Estreia: vale a pena assistir “Entre Duas Mulheres”?

Filme Entre Duas Mulheres

Se você gosta de filmes que misturam humor, franqueza e uma pontada de desconforto — daqueles que fazem você rir e repensar escolhas no mesmo minuto — “Entre Duas Mulheres” chega como um sopro de ar (muito) bem-vindo. Dirigido por Chloé Robichaud e vencedor do Prêmio Especial do Júri – Filme Dramático no Festival de Sundance, o longa canadense estreia em 13 de novembro nos cinemas, prometendo provocar, divertir e, sobretudo, gerar conversa.

Abaixo, reunimos motivos concretos para você não ver esta história somente em streaming no sofá: abra os olhos para o porquê este filme funciona melhor na sala escura do cinema — e por que merece sua atenção.

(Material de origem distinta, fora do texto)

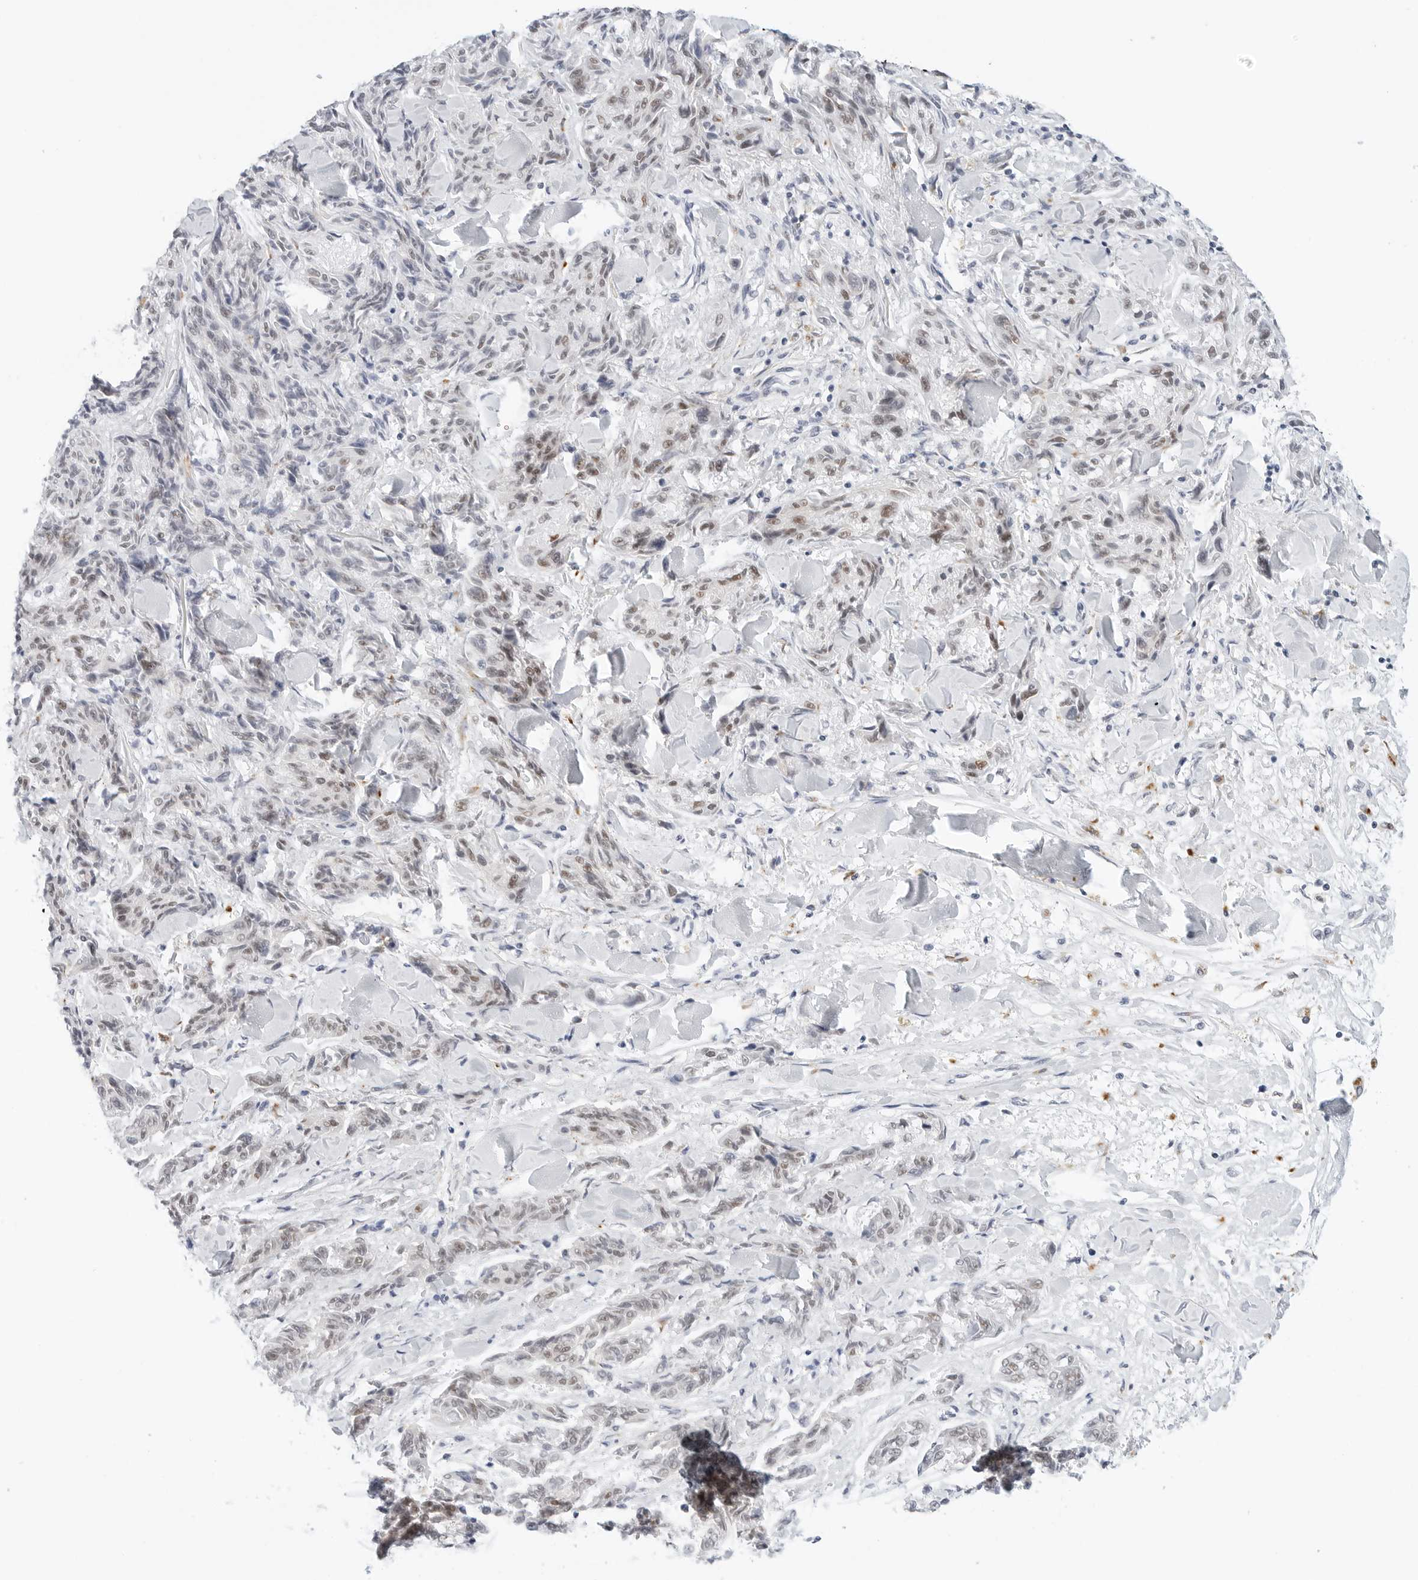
{"staining": {"intensity": "weak", "quantity": "<25%", "location": "nuclear"}, "tissue": "melanoma", "cell_type": "Tumor cells", "image_type": "cancer", "snomed": [{"axis": "morphology", "description": "Malignant melanoma, NOS"}, {"axis": "topography", "description": "Skin"}], "caption": "Tumor cells show no significant staining in melanoma.", "gene": "TSEN2", "patient": {"sex": "male", "age": 53}}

“Entre Duas Mulheres” — o filme em poucas linhas

Violette (Karine Gonthier-Hyndman) está em meio a uma licença-maternidade difícil. Florence (Laurence Leboeuf), sua vizinha, luta contra uma depressão persistente. Mesmo com carreiras estáveis e famílias estruturadas, ambas carregam a sensação de estarem presas em vidas que não escolheram. Quando uma aventura inesperada com o entregador cruza o caminho das duas, o que poderia parecer um deslize torna-se um ato de resistência — e uma busca por autenticidade em meio às expectativas sufocantes impostas às mulheres.

A narrativa, centrada nas atrizes Karine Gonthier-Hyndman e Laurence Leboeuf, equilibra momentos leves com passagens de grande densidade emocional. O roteiro de Catherine Léger não tem receio do desconforto; ao contrário, abraça-o para extrair verdade.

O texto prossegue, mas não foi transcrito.